So I wanted divmod(x, 3) using only bit operations for reasons unknown to me.

Mod 3 is pretty simple. If $x_n$ accesses the bit at place $n$, We can compress the number without changing the modulus like:

$\sum_{i=0}^{i+=2} x_i - \sum_{i=1}^{i+=2} x_i$ \% 3 = x\%3$

This is constant time for fixed-precision ints!

    def mod3(x):
        oe = 0,0
        i = 1
        while x < 0:
            oe[i] = x&1
            i ^= 1
            x>>=1
        return (oe[0] - oe[1]) % 3

The most intuitive approach for dividing is recursive. It takes advantage of

$\frac{1}{3} = \frac{1}{4} + \frac{1}{16} + \frac{1}{64} + \dots$

    def div3(x):
        s = x>>2
        return s + div3(s+(x&3)) \ 
               if x>5 else       \
               1 if x>2 else 0 

I suspected better accuracy for the floor of x/3 could be found by approaching from over, not under.
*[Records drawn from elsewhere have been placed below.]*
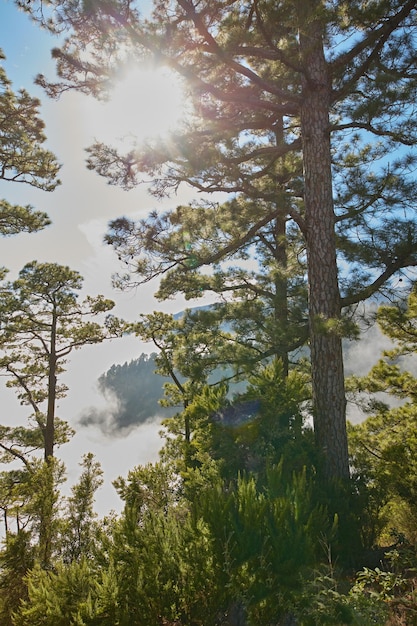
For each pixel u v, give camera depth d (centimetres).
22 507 945
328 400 955
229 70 1202
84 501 927
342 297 1038
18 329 2395
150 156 1130
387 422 1349
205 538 512
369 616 425
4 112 1769
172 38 982
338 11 877
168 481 802
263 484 736
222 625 495
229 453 838
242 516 528
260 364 1268
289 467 811
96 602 481
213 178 1234
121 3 935
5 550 813
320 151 1060
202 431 914
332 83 1127
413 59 1004
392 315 1277
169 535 548
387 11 913
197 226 1350
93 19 970
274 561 498
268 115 1359
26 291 2433
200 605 493
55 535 893
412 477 831
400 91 926
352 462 979
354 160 1344
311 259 1038
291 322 1311
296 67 1031
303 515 579
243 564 495
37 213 1930
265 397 903
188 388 1397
The following iterative algorithm was not much more accurate, ultimately. This essentially stems from $\frac{1}{3} = \frac{1}{2} - \frac{\frac{1}{3}}{2}$.

    def div3(x):
        def lg(n): return 0 if n<2 else 1 + lg(n>>1)
        s = 1
        q = lg(x)
        x<<=q
        x>>=1
        e = x
        while x>3:
            d,m = x>>2, x&3
            e -= d 
            x = d+m
        return (e>>q)